[[ Data extracts open ]]

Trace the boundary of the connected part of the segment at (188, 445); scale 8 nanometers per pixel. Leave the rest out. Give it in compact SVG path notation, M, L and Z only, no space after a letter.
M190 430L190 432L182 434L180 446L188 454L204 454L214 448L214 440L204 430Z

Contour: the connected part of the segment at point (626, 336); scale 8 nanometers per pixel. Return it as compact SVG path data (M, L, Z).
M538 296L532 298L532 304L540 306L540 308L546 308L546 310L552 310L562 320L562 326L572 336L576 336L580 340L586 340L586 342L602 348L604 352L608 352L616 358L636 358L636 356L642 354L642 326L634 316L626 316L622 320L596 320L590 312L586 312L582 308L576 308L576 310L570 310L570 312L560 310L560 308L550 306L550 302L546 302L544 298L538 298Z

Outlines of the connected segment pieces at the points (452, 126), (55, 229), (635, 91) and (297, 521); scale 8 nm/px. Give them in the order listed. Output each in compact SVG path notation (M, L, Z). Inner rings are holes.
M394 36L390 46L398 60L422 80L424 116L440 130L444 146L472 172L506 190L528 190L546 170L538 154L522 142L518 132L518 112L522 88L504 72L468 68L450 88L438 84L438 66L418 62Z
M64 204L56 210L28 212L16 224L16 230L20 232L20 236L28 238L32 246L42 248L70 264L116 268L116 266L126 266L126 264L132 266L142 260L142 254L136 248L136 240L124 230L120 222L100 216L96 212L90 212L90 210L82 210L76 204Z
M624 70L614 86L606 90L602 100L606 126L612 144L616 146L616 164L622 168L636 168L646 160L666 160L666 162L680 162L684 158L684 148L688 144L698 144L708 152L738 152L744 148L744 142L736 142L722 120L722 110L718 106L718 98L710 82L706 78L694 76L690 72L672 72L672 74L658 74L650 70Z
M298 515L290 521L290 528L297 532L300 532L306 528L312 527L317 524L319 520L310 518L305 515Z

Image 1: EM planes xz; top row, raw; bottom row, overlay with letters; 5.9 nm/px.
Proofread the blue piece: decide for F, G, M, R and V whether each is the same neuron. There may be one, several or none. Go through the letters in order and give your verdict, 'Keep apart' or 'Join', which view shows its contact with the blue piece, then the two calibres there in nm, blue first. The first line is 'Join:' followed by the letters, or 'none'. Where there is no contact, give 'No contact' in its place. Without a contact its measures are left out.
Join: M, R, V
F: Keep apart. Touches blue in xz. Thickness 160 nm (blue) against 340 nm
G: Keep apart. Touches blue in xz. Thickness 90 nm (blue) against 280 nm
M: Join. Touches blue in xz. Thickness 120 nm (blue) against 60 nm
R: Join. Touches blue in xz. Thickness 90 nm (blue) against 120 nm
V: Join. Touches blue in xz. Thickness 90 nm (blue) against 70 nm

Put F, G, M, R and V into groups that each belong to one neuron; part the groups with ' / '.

[[ Data extracts closed ]]
[[ Data extracts open ]]

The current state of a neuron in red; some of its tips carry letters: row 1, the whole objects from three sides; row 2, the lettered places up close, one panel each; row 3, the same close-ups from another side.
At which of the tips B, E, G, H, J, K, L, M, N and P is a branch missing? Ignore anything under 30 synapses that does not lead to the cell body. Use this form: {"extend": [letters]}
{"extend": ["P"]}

[[ Data extracts closed ]]

Exercise goal :: Take the listing above and repeat exactly the lines from the one containing "Trace the boundary" through the one containing "Image 1: EM", both included.

Solved problem ::
Trace the boundary of the connected part of the segment at (188, 445); scale 8 nanometers per pixel. Leave the rest out. Give it in compact SVG path notation, M, L and Z only, no space after a letter.
M190 430L190 432L182 434L180 446L188 454L204 454L214 448L214 440L204 430Z

Contour: the connected part of the segment at point (626, 336); scale 8 nanometers per pixel. Return it as compact SVG path data (M, L, Z).
M538 296L532 298L532 304L540 306L540 308L546 308L546 310L552 310L562 320L562 326L572 336L576 336L580 340L586 340L586 342L602 348L604 352L608 352L616 358L636 358L636 356L642 354L642 326L634 316L626 316L622 320L596 320L590 312L586 312L582 308L576 308L576 310L570 310L570 312L560 310L560 308L550 306L550 302L546 302L544 298L538 298Z

Outlines of the connected segment pieces at the points (452, 126), (55, 229), (635, 91) and (297, 521); scale 8 nm/px. Give them in the order listed. Output each in compact SVG path notation (M, L, Z). Inner rings are holes.
M394 36L390 46L398 60L422 80L424 116L440 130L444 146L472 172L506 190L528 190L546 170L538 154L522 142L518 132L518 112L522 88L504 72L468 68L450 88L438 84L438 66L418 62Z
M64 204L56 210L28 212L16 224L16 230L20 232L20 236L28 238L32 246L42 248L70 264L116 268L116 266L126 266L126 264L132 266L142 260L142 254L136 248L136 240L124 230L120 222L100 216L96 212L90 212L90 210L82 210L76 204Z
M624 70L614 86L606 90L602 100L606 126L612 144L616 146L616 164L622 168L636 168L646 160L666 160L666 162L680 162L684 158L684 148L688 144L698 144L708 152L738 152L744 148L744 142L736 142L722 120L722 110L718 106L718 98L710 82L706 78L694 76L690 72L672 72L672 74L658 74L650 70Z
M298 515L290 521L290 528L297 532L300 532L306 528L312 527L317 524L319 520L310 518L305 515Z

Image 1: EM planes xz; top row, raw; bottom row, overlay with letters; 5.9 nm/px.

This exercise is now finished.